ECLI:NL:CRVB:2016:4789
Centrale Raad van Beroep
- Hoger beroep
- Rechtspraak.nl
Afwijzing aanvraag bijzondere bijstand voor kosten rechtsbijstand wegens te late indiening
In deze zaak gaat het om een hoger beroep tegen de uitspraak van de rechtbank Amsterdam, waarin de aanvraag van appellanten voor bijzondere bijstand voor kosten van rechtsbijstand is afgewezen. De aanvraag werd te laat ingediend, volgens het college van burgemeester en wethouders van Amsterdam. Appellanten, vertegenwoordigd door hun advocaat mr. A.C.R. Molenaar, hebben op 11 augustus 2014 bijzondere bijstand aangevraagd voor de kosten van rechtsbijstand in vier juridische procedures. Het college heeft deze aanvraag afgewezen, omdat volgens de beleidsvoorschriften van de gemeente Amsterdam de aanvraag voor bijzondere bijstand uiterlijk op de dag van de aanvraag van de toevoeging bij de Raad voor Rechtsbijstand (RvR) moet worden ingediend.
De rechtbank heeft het beroep van appellanten ongegrond verklaard, waarbij zij oordeelde dat de beleidsregel van het college binnen de grenzen van een redelijke wetsuitleg valt. Appellanten zijn in hoger beroep gegaan en hebben betoogd dat de kosten van de eigen bijdrage pas opkomen op de datum waarop deze door de rechtsbijstandverlener aan hen in rekening worden gebracht. Ook hebben zij aangevoerd dat het college het beleid niet consistent toepast en dat er onvoldoende communicatie over de beleidswijzigingen heeft plaatsgevonden.
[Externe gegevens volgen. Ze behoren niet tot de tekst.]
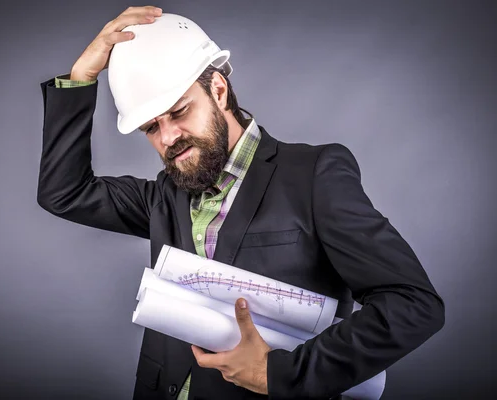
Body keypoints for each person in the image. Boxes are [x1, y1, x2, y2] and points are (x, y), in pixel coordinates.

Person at [37, 6, 445, 400]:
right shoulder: (165, 194)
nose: (167, 138)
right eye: (151, 127)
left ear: (218, 89)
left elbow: (412, 302)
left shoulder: (312, 175)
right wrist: (80, 78)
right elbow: (64, 192)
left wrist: (282, 373)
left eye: (179, 112)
De Centrale Raad van Beroep heeft in zijn uitspraak op 13 december 2016 geoordeeld dat de beleidsregel van het college, die vereist dat de aanvraag voor bijzondere bijstand voor kosten van rechtsbijstand uiterlijk op de dag van de aanvraag van de toevoeging moet worden ingediend, de grenzen van een redelijke wetsuitleg te buiten gaat. Desondanks heeft de Raad het bestreden besluit in stand gelaten, omdat appellanten de aanvraag voor bijzondere bijstand te laat hebben ingediend. De Raad concludeert dat het hoger beroep niet slaagt en bevestigt de uitspraak van de rechtbank.